A Queuing-Theoretic Model for Quantum Repeater Chains with Sequential Swapping

Quantum repeater chains are fundamental quantum network building blocks, enabling entanglement generation between distant nodes through link-level entanglement generation and entanglement swapping. The end-to-end (E2E) entanglement generation rate and fidelity of repeater chains are key performance measures that impose fundamental constraints on what can be achieved by quantum networks. Previous work has mainly characterized these measures in the one-shot regime, where the chain generates a single E2E entangled state at a time, under various operational assumptions.

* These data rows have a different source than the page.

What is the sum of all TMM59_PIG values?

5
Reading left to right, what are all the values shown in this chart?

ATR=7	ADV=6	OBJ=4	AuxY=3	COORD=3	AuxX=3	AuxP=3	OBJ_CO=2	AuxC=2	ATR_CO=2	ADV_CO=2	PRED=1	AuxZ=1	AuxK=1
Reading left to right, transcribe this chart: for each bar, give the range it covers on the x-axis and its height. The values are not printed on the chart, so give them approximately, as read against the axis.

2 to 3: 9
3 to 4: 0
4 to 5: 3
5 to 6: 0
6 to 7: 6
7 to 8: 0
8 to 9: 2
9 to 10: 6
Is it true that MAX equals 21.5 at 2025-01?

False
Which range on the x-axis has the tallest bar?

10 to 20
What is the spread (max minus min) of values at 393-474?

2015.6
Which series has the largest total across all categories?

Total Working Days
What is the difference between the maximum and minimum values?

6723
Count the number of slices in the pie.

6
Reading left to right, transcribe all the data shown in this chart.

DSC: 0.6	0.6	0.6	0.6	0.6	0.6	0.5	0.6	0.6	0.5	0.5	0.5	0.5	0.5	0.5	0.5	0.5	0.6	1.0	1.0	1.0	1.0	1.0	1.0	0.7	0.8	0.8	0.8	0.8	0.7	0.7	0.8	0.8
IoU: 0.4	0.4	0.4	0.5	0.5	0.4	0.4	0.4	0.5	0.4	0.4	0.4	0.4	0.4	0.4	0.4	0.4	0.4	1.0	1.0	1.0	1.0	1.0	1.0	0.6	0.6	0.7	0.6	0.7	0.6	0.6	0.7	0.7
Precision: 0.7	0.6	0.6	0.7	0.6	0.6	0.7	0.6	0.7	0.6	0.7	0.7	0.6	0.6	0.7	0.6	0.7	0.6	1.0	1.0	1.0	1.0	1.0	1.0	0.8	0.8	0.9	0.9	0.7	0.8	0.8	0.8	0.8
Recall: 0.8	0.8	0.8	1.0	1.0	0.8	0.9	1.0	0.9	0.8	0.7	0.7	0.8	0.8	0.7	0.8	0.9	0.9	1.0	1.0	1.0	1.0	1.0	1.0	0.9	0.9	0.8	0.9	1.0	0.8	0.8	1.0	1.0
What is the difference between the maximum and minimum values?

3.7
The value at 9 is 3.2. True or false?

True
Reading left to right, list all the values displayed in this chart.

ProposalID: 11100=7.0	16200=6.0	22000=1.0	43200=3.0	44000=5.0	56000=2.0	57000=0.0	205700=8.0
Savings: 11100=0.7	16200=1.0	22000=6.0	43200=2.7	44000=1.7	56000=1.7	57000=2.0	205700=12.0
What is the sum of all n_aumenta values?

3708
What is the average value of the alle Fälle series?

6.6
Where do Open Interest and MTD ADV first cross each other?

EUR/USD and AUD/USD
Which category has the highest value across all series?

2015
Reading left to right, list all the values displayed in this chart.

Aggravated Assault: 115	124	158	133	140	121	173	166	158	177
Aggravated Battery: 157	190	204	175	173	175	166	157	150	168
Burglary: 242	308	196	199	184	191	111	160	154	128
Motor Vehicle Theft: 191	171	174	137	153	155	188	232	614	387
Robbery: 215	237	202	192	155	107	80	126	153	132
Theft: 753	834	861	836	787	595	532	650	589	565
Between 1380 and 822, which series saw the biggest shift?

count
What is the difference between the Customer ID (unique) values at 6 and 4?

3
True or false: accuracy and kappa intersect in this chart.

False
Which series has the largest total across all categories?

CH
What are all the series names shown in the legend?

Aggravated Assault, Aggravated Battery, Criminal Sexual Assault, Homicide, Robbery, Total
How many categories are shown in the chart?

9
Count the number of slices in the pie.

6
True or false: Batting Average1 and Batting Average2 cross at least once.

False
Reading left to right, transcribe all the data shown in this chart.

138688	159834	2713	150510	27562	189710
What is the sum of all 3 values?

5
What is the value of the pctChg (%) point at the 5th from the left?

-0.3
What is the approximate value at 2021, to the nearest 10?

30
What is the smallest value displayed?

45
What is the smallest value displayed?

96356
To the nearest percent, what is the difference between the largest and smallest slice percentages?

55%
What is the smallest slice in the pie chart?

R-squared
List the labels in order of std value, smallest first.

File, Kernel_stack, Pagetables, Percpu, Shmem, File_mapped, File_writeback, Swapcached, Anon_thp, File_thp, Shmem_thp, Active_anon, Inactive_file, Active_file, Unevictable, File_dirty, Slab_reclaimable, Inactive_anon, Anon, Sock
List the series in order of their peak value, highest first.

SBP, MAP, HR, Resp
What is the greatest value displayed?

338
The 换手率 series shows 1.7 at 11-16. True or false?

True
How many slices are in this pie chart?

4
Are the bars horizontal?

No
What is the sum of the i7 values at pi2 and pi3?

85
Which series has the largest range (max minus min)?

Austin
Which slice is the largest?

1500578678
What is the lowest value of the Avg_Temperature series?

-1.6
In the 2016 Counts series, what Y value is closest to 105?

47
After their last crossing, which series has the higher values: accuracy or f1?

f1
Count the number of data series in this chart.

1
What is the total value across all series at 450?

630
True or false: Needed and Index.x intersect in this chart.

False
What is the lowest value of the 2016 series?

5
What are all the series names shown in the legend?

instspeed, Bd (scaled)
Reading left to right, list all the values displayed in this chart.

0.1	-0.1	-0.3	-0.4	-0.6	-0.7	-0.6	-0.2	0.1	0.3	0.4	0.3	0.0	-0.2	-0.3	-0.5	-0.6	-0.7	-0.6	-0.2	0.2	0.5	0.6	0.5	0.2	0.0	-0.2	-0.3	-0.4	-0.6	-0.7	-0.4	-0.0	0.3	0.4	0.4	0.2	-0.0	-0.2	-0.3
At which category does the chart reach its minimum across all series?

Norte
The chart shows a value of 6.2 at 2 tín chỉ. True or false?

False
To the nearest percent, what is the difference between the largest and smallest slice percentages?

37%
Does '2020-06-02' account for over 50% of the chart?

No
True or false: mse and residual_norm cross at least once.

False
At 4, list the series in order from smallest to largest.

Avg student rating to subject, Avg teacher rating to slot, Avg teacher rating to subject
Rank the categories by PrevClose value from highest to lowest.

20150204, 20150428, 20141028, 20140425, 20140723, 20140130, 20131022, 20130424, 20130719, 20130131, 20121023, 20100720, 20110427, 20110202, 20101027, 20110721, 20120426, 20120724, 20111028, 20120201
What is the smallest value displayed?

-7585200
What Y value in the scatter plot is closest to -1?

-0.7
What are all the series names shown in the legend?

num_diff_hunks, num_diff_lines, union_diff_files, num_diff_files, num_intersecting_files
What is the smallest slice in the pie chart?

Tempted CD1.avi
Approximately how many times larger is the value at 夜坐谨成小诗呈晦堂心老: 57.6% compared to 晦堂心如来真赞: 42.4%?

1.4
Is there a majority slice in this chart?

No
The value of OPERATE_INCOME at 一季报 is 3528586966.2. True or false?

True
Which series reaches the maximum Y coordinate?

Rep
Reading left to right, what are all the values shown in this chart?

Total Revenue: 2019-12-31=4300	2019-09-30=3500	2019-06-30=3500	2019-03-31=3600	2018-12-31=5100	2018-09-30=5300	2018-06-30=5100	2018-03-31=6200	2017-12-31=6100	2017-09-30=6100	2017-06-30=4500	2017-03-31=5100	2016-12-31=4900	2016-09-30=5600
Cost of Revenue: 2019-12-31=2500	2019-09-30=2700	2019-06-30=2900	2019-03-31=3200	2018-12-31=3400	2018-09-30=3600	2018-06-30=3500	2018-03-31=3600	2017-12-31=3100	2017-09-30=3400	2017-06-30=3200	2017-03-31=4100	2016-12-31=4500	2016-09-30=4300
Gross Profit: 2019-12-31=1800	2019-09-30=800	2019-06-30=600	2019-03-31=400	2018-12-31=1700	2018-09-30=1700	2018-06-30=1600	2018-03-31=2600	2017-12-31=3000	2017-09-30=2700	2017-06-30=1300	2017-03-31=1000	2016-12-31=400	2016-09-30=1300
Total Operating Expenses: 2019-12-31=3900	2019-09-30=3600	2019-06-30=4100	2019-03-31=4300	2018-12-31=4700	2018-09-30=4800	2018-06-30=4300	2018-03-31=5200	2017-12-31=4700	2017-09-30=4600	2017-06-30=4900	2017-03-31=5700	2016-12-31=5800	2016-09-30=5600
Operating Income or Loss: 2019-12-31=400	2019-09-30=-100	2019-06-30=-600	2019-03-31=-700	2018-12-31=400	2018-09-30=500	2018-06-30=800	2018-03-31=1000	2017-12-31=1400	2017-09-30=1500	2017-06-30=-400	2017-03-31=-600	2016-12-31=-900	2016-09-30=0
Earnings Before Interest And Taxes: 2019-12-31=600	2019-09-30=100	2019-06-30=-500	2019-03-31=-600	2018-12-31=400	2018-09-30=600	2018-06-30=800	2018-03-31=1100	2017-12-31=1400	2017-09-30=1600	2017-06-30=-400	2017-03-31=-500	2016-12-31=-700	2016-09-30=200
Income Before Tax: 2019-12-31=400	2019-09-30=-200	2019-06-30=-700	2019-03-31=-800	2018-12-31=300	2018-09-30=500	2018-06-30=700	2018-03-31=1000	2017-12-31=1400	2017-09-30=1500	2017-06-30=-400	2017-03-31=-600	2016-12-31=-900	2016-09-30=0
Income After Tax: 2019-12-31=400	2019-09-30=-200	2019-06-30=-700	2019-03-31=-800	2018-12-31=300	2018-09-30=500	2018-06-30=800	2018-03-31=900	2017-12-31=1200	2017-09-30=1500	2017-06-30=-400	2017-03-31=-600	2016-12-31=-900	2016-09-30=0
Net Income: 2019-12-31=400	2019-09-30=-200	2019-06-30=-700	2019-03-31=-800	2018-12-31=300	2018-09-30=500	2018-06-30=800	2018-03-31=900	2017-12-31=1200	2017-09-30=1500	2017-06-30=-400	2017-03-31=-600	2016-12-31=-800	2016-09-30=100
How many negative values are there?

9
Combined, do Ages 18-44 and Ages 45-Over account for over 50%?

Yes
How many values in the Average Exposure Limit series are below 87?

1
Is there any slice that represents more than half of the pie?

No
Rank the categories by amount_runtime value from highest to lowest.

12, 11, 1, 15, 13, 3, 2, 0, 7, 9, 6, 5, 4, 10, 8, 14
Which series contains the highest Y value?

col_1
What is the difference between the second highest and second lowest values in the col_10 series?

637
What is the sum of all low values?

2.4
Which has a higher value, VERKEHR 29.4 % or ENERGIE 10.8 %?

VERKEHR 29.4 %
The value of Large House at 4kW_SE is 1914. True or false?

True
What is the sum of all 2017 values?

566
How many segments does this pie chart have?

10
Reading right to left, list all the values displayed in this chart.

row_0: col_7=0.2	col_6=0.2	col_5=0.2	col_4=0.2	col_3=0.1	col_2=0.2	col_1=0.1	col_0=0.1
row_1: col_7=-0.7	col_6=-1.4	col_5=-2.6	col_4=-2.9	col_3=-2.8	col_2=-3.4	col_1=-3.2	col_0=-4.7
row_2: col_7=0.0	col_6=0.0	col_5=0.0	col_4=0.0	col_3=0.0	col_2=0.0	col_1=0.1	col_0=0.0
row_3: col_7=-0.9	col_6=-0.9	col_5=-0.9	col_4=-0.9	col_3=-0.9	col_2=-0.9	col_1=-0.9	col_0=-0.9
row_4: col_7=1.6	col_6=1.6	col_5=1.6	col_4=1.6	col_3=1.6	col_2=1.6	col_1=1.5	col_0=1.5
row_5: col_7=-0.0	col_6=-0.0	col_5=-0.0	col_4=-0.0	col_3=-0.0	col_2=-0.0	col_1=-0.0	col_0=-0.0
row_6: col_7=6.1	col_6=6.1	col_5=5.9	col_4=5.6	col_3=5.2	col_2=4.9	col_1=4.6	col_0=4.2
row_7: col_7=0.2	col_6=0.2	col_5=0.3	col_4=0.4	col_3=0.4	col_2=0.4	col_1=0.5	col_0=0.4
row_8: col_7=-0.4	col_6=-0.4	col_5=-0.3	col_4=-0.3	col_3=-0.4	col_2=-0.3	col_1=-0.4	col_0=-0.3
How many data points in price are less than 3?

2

This work presents a continuous-time queueing-theoretic model yielding analytical expressions for the E2E entanglement generation rate, fidelity, and entanglement-based BB84 secret-key rate of quantum repeater chains performing sequential entanglement swapping. The analysis focuses on chains that continuously generate a stream of E2E entangled states, which is more practical than the one-shot regime. It takes into account noisy link-level entanglement with different generation models, such as source-in-the-middle and meet-in-the-middle schemes, classical communication delay, and memory decoherence and gate-noise in the form of dephasing and depolarizing errors. The analytical expressions presented are applied to numerically study the number of repeaters that maximize fidelity or SKR based on the chain's E2E distance, and the impact of improving gate-noise and memory coherence times to E2E performance.